Полынь | страница 52



Федор смущенно положил вещмешок на подоконник (по нему сразу скользнули взгляды хозяев), напряженно сел на табуретку.

Осмотрел комнату: стены оклеены розовенькими обоями, в глубину дома ведут две двери. Одна полуоткрыта, оттуда — «тик-так» — доносился звук ходиков. На полу чистые половички, стол накрыт скатертью, в углу дымилась лампадка. Женское пальто на вешалке, красная кофта… Любкино, наверно.

Афанасий Матвеевич торопливо и молча принялся натягивать сапоги. Федор подумал: «Как его называть: „батя“ или по имени-отчеству?» И спросил:

— Далеко?

— Любку кликну.

— А она… где?

— В клубе. На танцульках.

Федор встал:

— Вы, пожалуйста, не беспокойтесь. Я сам схожу.

— Клуб-то в сарае. Что возле Карасевых. Найдешь? — спросила Домна Васильевна.

— Найду.

Федор шагал в темноте, смутно предчувствуя неладное, шагал без радостной улыбки, со сжатыми губами Что-то ему показалось. Но он постарался отогнать эти мысли. Неласково встретили? Не сын, не муж — чужой, собственно. Десятая вода на киселе. Как еще должны были встретить?

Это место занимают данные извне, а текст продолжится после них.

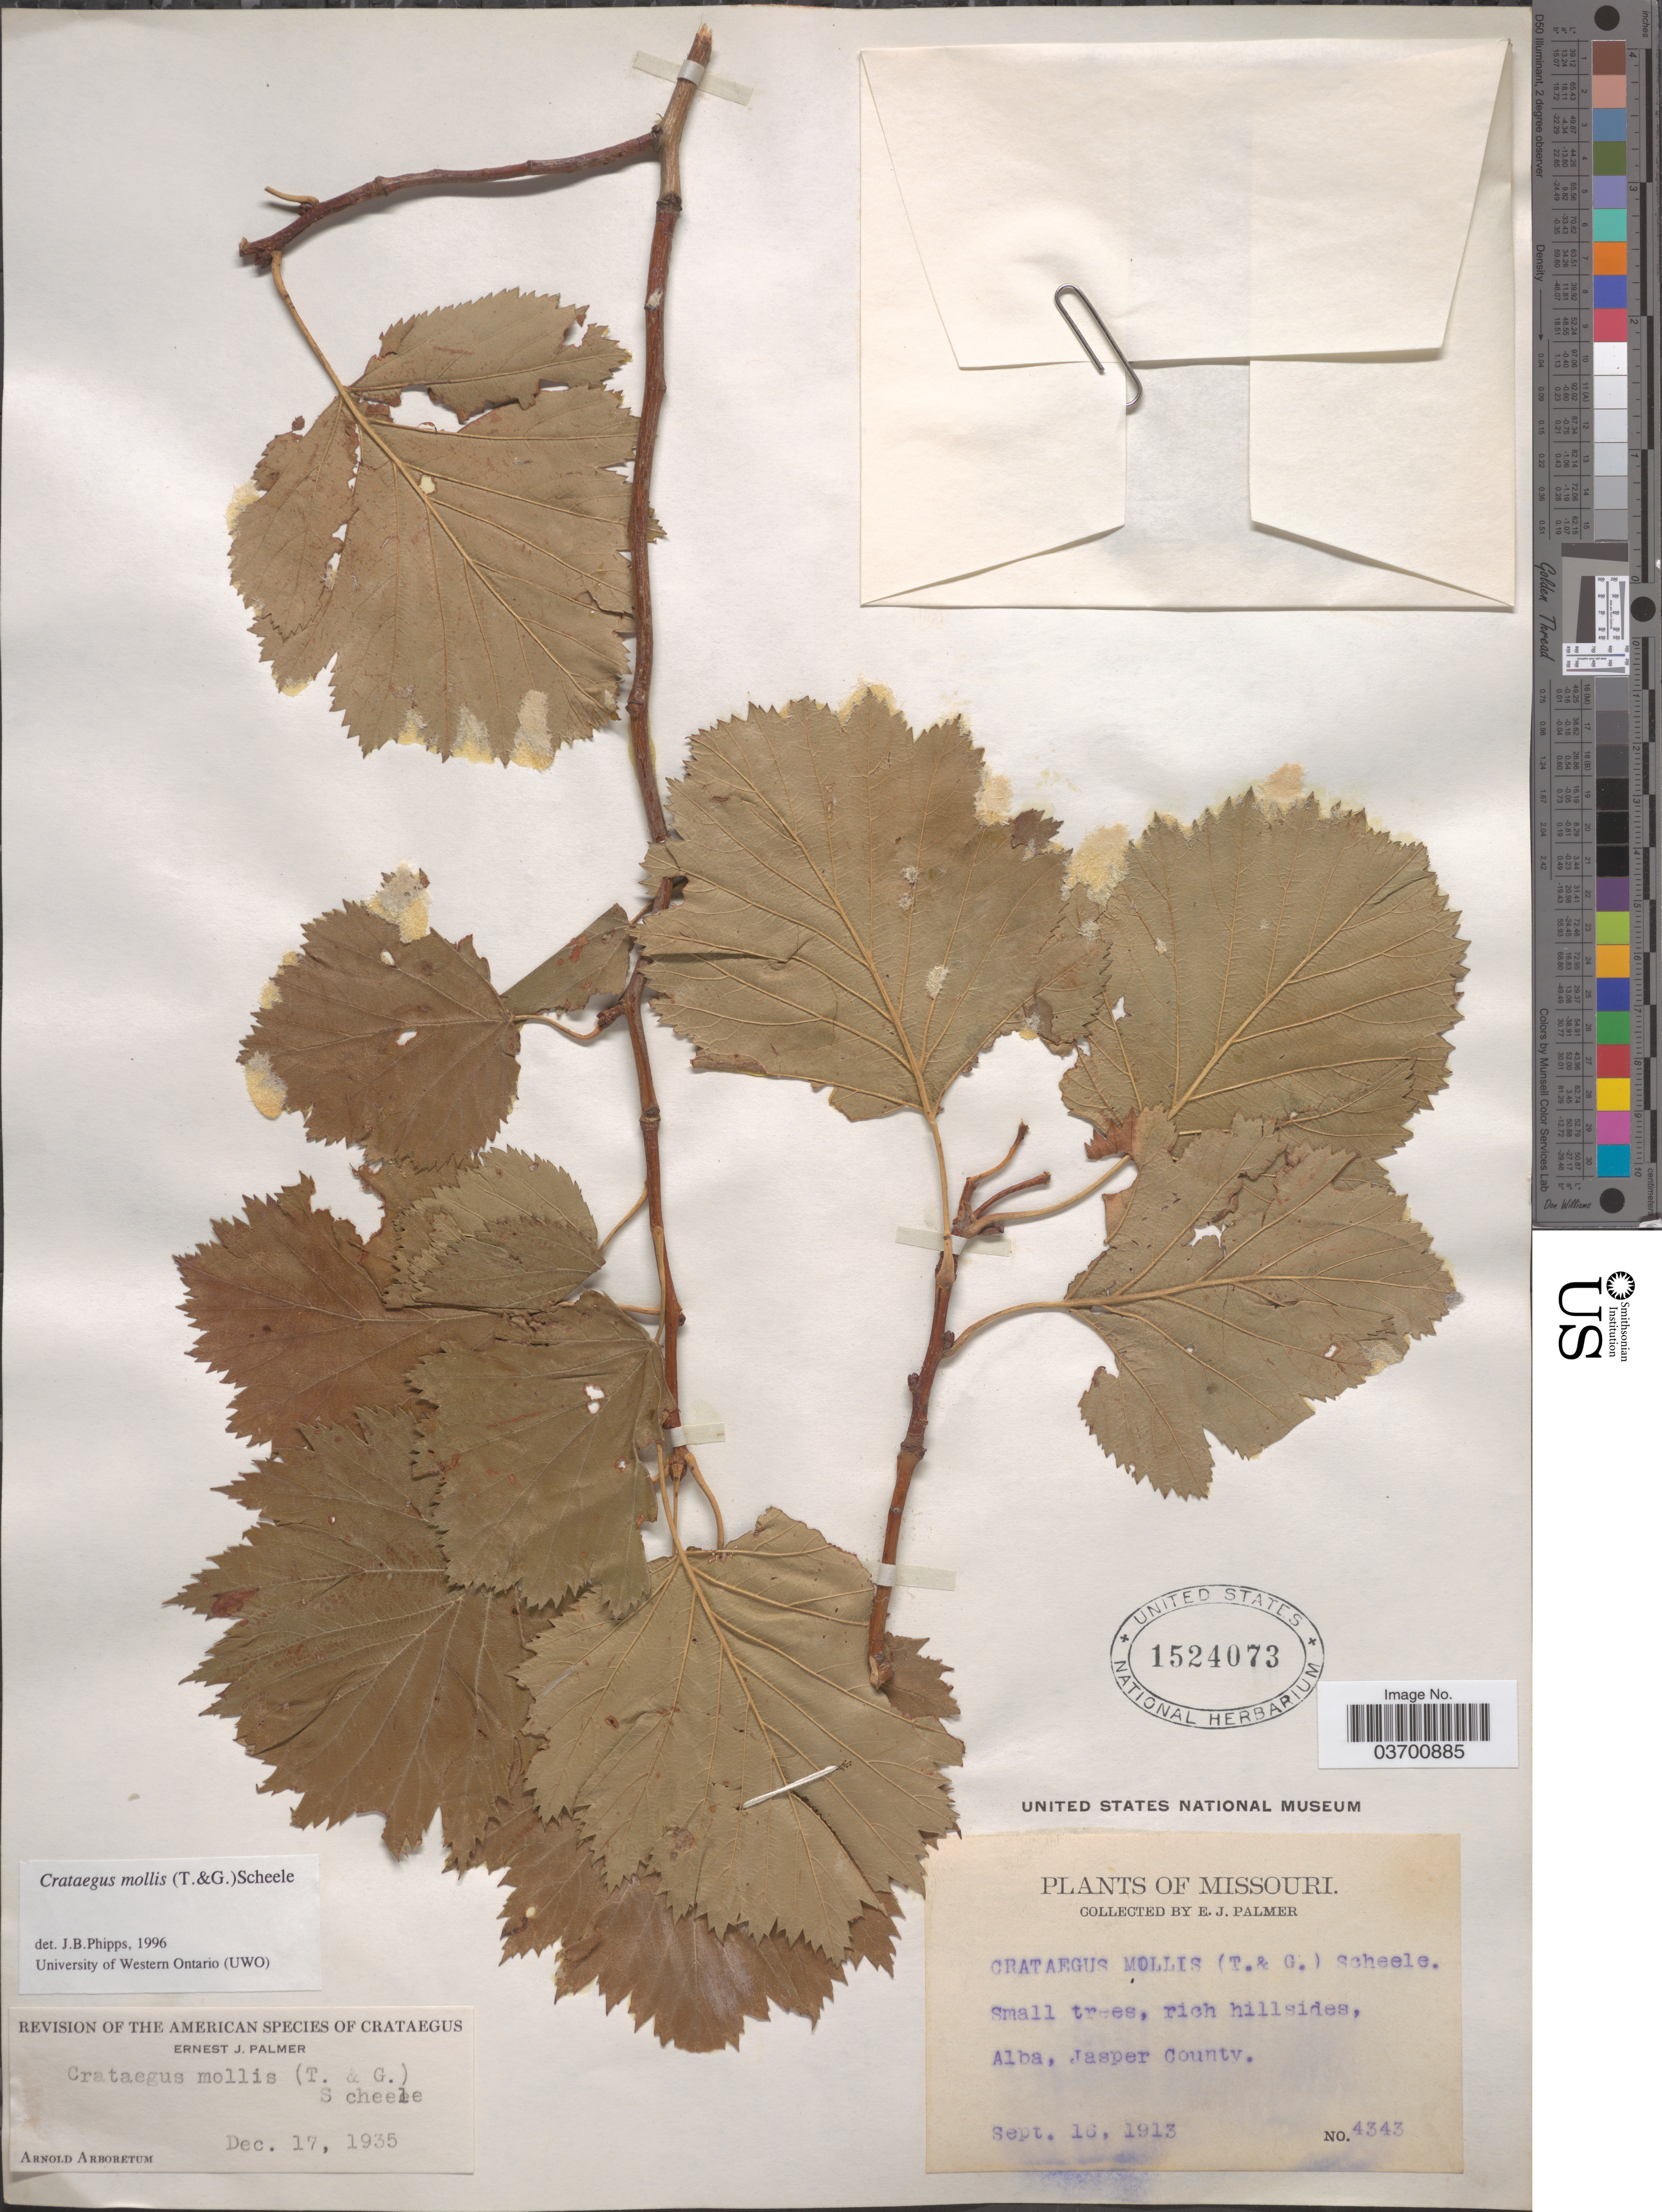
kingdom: Plantae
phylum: Tracheophyta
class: Magnoliopsida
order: Rosales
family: Rosaceae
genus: Crataegus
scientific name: Crataegus mollis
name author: (Torr. & A. Gray) Scheele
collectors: E. J. Palmer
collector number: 4343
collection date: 1913-09-16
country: United States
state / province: Missouri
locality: Alba, Jasper County.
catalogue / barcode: US 1524073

В то трудное лето клубы по селам ютились в жалких, едва прикрытых хатчонках, в амбарах и тесовых, сбитых на скорую руку балаганчиках. За два-три дня до танцев табунок девчат и парнишек шел, случалось, за пять-десять километров договариваться с именитым гармонистом. Тот ломался, тянул, гнул цену в двести-триста рублей за вечер, назначал «своего кассира», какого-нибудь дружка или брательника. В сумерках гармонист входил в Зуевку — сапожки складочками, чуб снаружи, кепочка на затылке, и рвал мехи, сзывая на танцы. Девчонки по избам и землянкам надевали искусно подштопанные, сильно пронафталиненные платья и бежали на вечеринку, где их поджидали ребята. У двери уже стоял «кассир», тоже, как и сам гармонист, полный величия, — стоял с кепкой в вытянутых руках. Всех, кто совал в кепку мятую трехрублевку, он пропускал в таинственную, еле-еле освещенную «залу» в каких-нибудь пятнадцать или двадцать квадратных метров. Рвали «Барыню», кружили вальс и чардаш до поздней ночи, до петушиного крика. Так в Зуевке шло, билось в бесхитростных людских радостях лето сорок пятого года…

Федор подошел к сараю.

— Стой, клади деньги, — посверкивая глазами, паренек в мятом выгоревшем пиджачке загородил ворота в сарай Косматая чуприна его лезла из-под какого-то затасканного берета, закрывая уши. Он стал, подбоченясь и уважительно поглядывая на Федоровы медали.

— Лешка, сдурел, что ли, фронтовик же, — сказал начальственным баском другой паренек, тонкий и смуглый, похожий на цыганенка, и, оттолкнув кудлатого, гостеприимно предложил: — Входите, товарищ сержант.